» Task description: Should an entry include a picture, omit the picture and still repeat everything else exactly.

» Records shown:
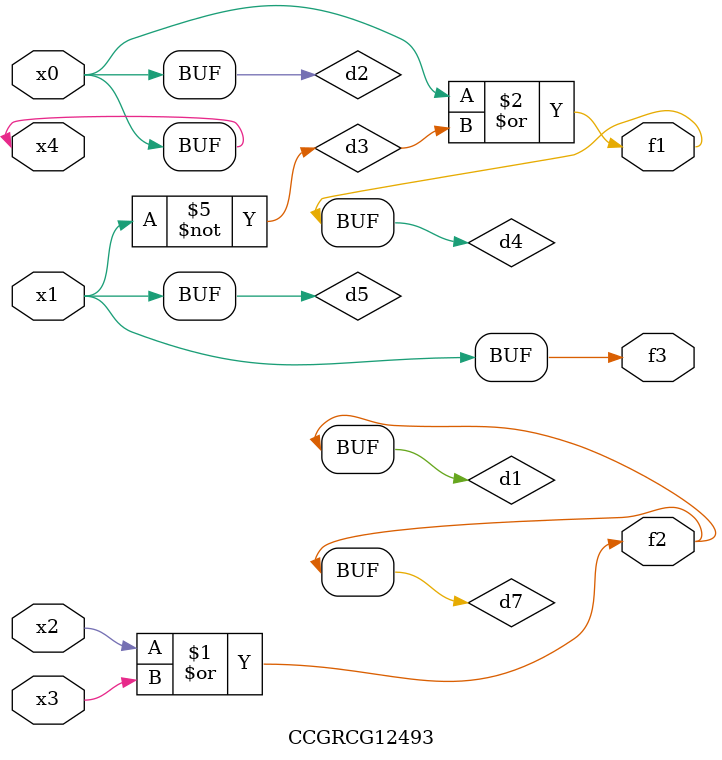
<source format=v>
module CCGRCG12493(
	input x0, x1, x2, x3, x4,
	output f1, f2, f3
);

	wire d1, d2, d3, d4, d5, d6, d7;

	or (d1, x2, x3);
	buf (d2, x0, x4);
	not (d3, x1);
	or (d4, d2, d3);
	not (d5, d3);
	nand (d6, d1, d3);
	or (d7, d1);
	assign f1 = d4;
	assign f2 = d7;
	assign f3 = d5;
endmodule

</source>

» Exercise output:
<source format=v>
module CCGRCG12493(
	input x0, x1, x2, x3, x4,
	output f1, f2, f3
);

	wire d1, d2, d3, d4, d5, d6, d7;

	or (d1, x2, x3);
	buf (d2, x0, x4);
	not (d3, x1);
	or (d4, d2, d3);
	not (d5, d3);
	nand (d6, d1, d3);
	or (d7, d1);
	assign f1 = d4;
	assign f2 = d7;
	assign f3 = d5;
endmodule

</source>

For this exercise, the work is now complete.